Security
Last updated: July 15, 2026
Mercur is designed for developers who expose local services to the internet. Security depends on both Mercur controls and your endpoint configuration.
This page describes current security posture and practical responsibilities. It is not a certification, audit report, or guarantee.
Current Controls
- Authenticated dashboard sessions for protected pages and APIs.
- Per-customer agent authentication tokens and per-server tokens.
- Token rotation for agent authentication.
- Customer ownership checks before proxy server access.
- Optional public/private exposure settings and IP/CIDR whitelist rules.
- Runtime state, heartbeat TTLs, and concurrent session limits.
- Seven-day TTL and per-server count limits for HTTP request logs.
- Password hashing for credentials.
Customer Responsibilities
- Expose only services you are authorized to expose.
- Treat Mercur URLs and tokens as sensitive credentials.
- Use private mode and IP whitelist rules when endpoints should not be public.
- Disable or delete endpoints that are no longer needed.
- Avoid sending secrets or unnecessary personal data through logged requests.
- Rotate tokens immediately if they may have been disclosed.
- Secure local services as if they were internet-facing when proxied through Mercur.
Request Logs and Sensitive Data
When HTTP logging is enabled, Mercur may persist request headers and body previews.
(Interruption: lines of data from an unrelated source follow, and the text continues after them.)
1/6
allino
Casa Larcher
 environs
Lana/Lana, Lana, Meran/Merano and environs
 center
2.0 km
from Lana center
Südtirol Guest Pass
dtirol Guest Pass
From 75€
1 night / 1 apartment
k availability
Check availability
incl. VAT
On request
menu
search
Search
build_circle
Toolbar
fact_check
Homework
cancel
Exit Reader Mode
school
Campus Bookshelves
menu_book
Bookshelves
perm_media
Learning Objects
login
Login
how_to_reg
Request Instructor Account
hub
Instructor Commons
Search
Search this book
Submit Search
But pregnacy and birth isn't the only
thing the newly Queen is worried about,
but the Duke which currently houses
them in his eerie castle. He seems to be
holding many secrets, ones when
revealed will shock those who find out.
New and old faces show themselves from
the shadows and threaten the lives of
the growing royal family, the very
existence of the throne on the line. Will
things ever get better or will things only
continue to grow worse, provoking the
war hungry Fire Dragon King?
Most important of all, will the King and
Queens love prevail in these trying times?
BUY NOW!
These logs are useful for webhook testing, but they can contain secrets such as authorization headers, cookies, API keys, signatures, and payload personal data.
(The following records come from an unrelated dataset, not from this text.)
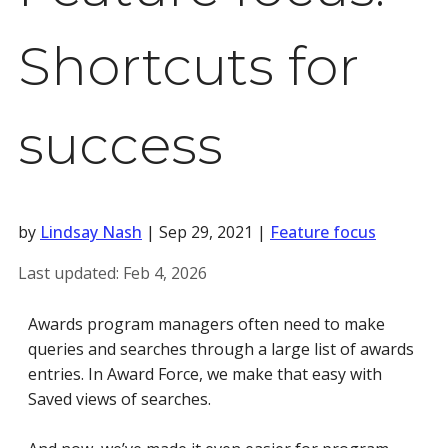
Shortcuts for
success
by
Lindsay Nash
|
Sep 29, 2021
|
Feature focus
Last updated:
Feb 4, 2026
Awards program managers often need to make
queries and searches through a large list of awards
entries. In Award Force, we make that easy with
Saved views of searches.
Use proxy-only mode when you do not need inspection, and prefer test credentials or sanitized payloads for debugging.
Incident Response
If we discover a security incident affecting your account or customer data, we will investigate, mitigate, and notify affected users where required by law or where notice is appropriate.
Vulnerability Reports
Please report suspected vulnerabilities to [privacy@your-domain.com]. Include affected endpoints, reproduction steps, impact, and any logs that help us verify the issue. Do not access, modify, delete, or exfiltrate data that does not belong to you.
No Formal Certification Yet
Mercur does not currently claim SOC 2, ISO 27001, PCI DSS, HIPAA, or Data Privacy Framework certification. If certifications are obtained later, this page should be updated with accurate details.